Just be cognizant that OpenAI, and all the other LLM vendors, do marketing. They have an enormous budget that dwarfs anything you have ever seen before. Remember the reality distortion field of Black Lives Matter? Or trans people? Imagine that, but like... two orders of magnitude larger. That is the level of persuasive pressure we're dealing with here.

Just take it all with a grain of salt.

Let's suppose AI models aren't so great for mathematics and it's Terence Tao doing most of the work.

The primary commercial usecase for AI isn't mathematics, it's coding, as you say.

I cannot code beyond the most basic Khan Academy beginner sense, my actual end to end abilities are completely worthless. And yet I can make useful AI tools for work, processing documents in various ways that saves lots of human time. In a certain sense, I'm providing most of the 'secret ingredient' since you cannot just tell an AI to do these fiddly tasks and expect them done properly in oneshot. It will usually not work the first time. So I give it some counsel and tell it what to troubleshoot, errors, differences from expected output, clarify my intentions and ultimate usefulness. Eventually it works and then I refine it to work better and better by getting AI to handle all these edgecases and Word-induced BS.

And how could I make a (still under development) 4X game with AI if I can't code? There's a fair bit going on. Space battles, ground battles, culture, technologies, buildings, resources, goods, markets, map generation, turn order, trade between provinces (intra faction), trade between factions, freighters, pops and social classes, loans, diplomacy and war plotting, coalition building... Some things are not well fleshed out but there is quite a bit there.

I was just now getting it to make an evolutionary testing system to refine ship designs and fleet compositions and so define the meta. First time it worked OK, then when trying to make it better (too many bad mutations!) it broke, then I overhauled it and now it works great and with multicore processing too. Apparently the dominant strategy is getting hundreds of incredibly cheap and terrible warships to act as chaff for a small core of high-tech warships to exploit the targeting and reinforcement logic. So clearly I need to change how reinforcement and targeting works, raise minimum costs for ships.

It was my idea to make this tool, my idea behind the overhaul and my ideas behind every mechanic but I could never have done it myself. The secret ingredient is clearly the AI.

I don't know, my experience is kinda the opposite, but I have been programming since childhood. I find AI very frustrating to use, and rarely consult it.

Keep in mind that it has all of Github in its training data. It can go a long way by basically feeding you an existing project and not mentioning where it got it. I don’t mean to oversimplify and say that this is all models do and that there’s no reasoning, but I think people underestimate just how much is memorised: you can get mainstream models to recite entire books like Harry Potter almost word-for-word, with upwards of 95% accuracy, and to the extent that you can't, it's usually due to active sabotage by the model vendor to prevent people from getting free Harry Potter, not because the model doesn't have Harry Potter memorised.

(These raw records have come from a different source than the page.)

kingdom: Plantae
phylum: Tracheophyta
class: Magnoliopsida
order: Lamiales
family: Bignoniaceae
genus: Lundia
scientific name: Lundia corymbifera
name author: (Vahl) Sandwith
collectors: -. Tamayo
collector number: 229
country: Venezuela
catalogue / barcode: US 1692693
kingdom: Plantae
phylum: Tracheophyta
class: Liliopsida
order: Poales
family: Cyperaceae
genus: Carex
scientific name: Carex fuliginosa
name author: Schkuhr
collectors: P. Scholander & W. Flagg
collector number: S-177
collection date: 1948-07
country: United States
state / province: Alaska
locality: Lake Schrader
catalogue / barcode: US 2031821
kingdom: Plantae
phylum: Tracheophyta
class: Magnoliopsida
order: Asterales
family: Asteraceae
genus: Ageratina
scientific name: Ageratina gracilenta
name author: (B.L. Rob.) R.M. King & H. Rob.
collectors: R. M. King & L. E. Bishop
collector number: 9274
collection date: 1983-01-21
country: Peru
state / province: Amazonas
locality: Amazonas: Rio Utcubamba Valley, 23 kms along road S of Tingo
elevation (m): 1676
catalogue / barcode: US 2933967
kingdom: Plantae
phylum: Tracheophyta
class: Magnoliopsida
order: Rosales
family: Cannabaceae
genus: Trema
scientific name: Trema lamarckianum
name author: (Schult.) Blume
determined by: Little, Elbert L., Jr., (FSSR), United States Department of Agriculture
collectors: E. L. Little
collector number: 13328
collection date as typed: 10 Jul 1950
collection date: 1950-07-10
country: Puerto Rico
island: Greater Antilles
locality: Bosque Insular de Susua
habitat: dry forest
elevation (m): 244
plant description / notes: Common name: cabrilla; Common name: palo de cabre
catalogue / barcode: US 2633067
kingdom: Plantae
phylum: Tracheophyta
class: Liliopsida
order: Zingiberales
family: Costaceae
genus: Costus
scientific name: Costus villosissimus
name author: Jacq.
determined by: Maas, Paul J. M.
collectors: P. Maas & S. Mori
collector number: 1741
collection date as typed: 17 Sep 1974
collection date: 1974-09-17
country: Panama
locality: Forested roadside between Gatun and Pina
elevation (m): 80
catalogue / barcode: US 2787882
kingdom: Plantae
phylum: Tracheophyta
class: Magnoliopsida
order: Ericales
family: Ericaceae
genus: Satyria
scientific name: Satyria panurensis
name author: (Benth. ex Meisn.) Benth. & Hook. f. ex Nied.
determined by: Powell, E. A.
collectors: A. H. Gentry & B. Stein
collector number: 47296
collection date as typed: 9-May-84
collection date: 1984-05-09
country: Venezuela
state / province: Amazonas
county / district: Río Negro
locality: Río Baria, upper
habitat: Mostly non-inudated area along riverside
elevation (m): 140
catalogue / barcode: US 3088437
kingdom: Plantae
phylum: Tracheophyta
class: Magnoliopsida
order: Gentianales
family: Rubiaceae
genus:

Vendors really do not want it to look like everything is getting memorised, but to a large extent it is. I just tried it with some random books I'm reading now and… yeah, they definitely have every book I'm trying memorised, even though they're very coy about it. And some of these are quite obscure books that I'm confident less than 1% of people would even recognise the name of. I then tried it on a snippet from a random library I published ten years ago on Github and… yeah, it has it memorised, down to the exact word. Amusingly, unlike the books, it does not go out of its way to tell me where this quote is from and lecture me about the importance of copyright. When I explicitly ask it where it got that, it just says it made it up—that it’s not a quote from any published book.

EDIT: to drive the point home, it is not so good at predicting the text of an unpublished library I have sitting on my PC! I suppose it's some consolation that this vendor does not appear to have access to my computer.